The mission of the OPRC Network, formerly the Obstetric-Fetal Pharmaceutical Research Units Network, is to improve the safety and effective use of therapeutic drugs in women during pregnancy and lactation. The network’s overall goal is to promote and facilitate cooperative multidisciplinary research to enhance the understanding of obstetric pharmacokinetics (PK) and pharmacodynamics (PD).
OPRCs provide the expert infrastructure needed to test therapeutic drugs during pregnancy. The centers allow researchers to conduct safe, technically sophisticated, and complex studies that help clinicians protect women's health, improve birth outcomes, and reduce infant mortality.

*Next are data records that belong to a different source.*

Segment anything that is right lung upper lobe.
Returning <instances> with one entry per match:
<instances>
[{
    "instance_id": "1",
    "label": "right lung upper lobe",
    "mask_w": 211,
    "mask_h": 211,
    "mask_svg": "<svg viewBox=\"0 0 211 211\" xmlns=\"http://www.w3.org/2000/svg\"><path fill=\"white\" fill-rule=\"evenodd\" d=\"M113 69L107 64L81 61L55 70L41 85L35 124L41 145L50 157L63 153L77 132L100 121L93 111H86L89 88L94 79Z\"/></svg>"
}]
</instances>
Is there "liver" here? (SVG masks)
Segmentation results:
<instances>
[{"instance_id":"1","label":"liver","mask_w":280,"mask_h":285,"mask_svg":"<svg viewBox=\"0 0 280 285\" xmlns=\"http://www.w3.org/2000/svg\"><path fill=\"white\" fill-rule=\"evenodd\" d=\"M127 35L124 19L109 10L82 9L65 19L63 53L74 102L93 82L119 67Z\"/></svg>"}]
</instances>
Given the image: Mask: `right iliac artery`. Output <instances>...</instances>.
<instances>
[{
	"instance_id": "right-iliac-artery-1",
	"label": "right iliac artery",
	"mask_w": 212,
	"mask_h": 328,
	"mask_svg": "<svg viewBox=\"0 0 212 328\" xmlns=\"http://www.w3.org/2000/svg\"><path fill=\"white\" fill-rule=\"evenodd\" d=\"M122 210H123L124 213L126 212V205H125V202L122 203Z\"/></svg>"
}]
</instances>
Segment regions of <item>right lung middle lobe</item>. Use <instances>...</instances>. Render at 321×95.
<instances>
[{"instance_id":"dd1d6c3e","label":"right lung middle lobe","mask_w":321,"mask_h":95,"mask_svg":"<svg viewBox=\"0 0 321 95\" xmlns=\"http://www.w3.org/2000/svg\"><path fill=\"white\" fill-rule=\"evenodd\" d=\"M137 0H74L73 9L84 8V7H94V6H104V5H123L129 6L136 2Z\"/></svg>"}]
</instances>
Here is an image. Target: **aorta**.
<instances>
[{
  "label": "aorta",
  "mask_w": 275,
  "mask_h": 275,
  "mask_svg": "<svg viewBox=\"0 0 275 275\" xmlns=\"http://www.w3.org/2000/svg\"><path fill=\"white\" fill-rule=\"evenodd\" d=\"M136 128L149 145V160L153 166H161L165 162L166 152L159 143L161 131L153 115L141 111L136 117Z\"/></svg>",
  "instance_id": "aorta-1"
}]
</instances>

Many factors influence pharmacology during normal and abnormal pregnancies, such as a lengthened period of intestinal transfer, increased cardiac output, increased glomerular filtration rate, and altered composition of plasma sex hormones. However, very little is known about the effects of these variables on drugs that are necessary for the health and well-being of pregnant women and their fetuses.
The centers were initially established in 2004 through the Obstetric and Pediatric Pharmacology and Therapeutics Branch and recompeted in 2014. The network currently includes three research centers.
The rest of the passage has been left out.